▶ **Material to process**:
- Opening Delimiter -
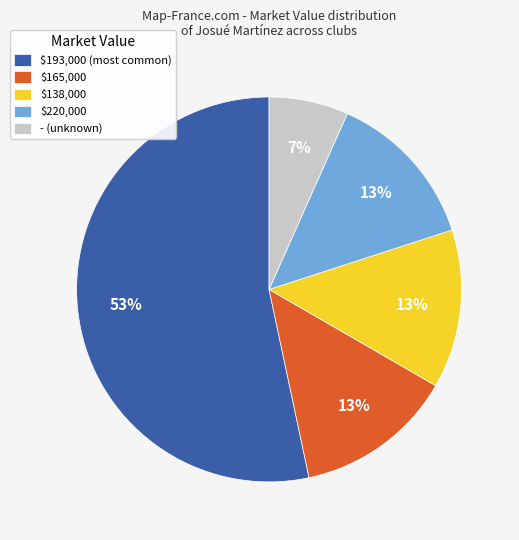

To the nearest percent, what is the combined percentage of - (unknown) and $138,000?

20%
- Closing Delimiter -
- Opening Delimiter -
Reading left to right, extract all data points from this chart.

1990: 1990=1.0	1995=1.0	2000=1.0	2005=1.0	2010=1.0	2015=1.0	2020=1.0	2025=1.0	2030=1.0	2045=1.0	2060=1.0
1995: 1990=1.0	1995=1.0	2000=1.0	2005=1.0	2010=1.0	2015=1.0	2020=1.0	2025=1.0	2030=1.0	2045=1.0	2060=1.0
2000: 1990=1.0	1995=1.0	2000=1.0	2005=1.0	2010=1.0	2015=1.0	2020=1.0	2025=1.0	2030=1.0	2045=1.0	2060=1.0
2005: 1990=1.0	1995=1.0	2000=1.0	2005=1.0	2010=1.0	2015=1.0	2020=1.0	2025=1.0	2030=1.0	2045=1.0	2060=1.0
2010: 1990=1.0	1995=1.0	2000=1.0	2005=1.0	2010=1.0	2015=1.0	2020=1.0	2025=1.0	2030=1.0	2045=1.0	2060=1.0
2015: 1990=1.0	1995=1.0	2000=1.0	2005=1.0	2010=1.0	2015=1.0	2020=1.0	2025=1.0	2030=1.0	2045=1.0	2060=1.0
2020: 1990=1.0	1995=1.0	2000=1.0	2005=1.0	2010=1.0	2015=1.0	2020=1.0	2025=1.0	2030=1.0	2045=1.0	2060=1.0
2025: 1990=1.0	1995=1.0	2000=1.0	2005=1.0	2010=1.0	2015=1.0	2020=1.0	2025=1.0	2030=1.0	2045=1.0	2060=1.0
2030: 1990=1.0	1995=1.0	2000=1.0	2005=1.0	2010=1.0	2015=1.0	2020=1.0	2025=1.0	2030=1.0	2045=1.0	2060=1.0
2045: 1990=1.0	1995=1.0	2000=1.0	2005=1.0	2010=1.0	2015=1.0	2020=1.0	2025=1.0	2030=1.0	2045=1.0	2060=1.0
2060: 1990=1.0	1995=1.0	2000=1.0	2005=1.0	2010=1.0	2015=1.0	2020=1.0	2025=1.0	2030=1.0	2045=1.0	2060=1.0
- Closing Delimiter -
▶ **Work request**: Report every line in the rows above that contains the string "percent", copying each such line in full. Treat uppercase and lowercase as different.

▶ **Result**:
To the nearest percent, what is the combined percentage of - (unknown) and $138,000?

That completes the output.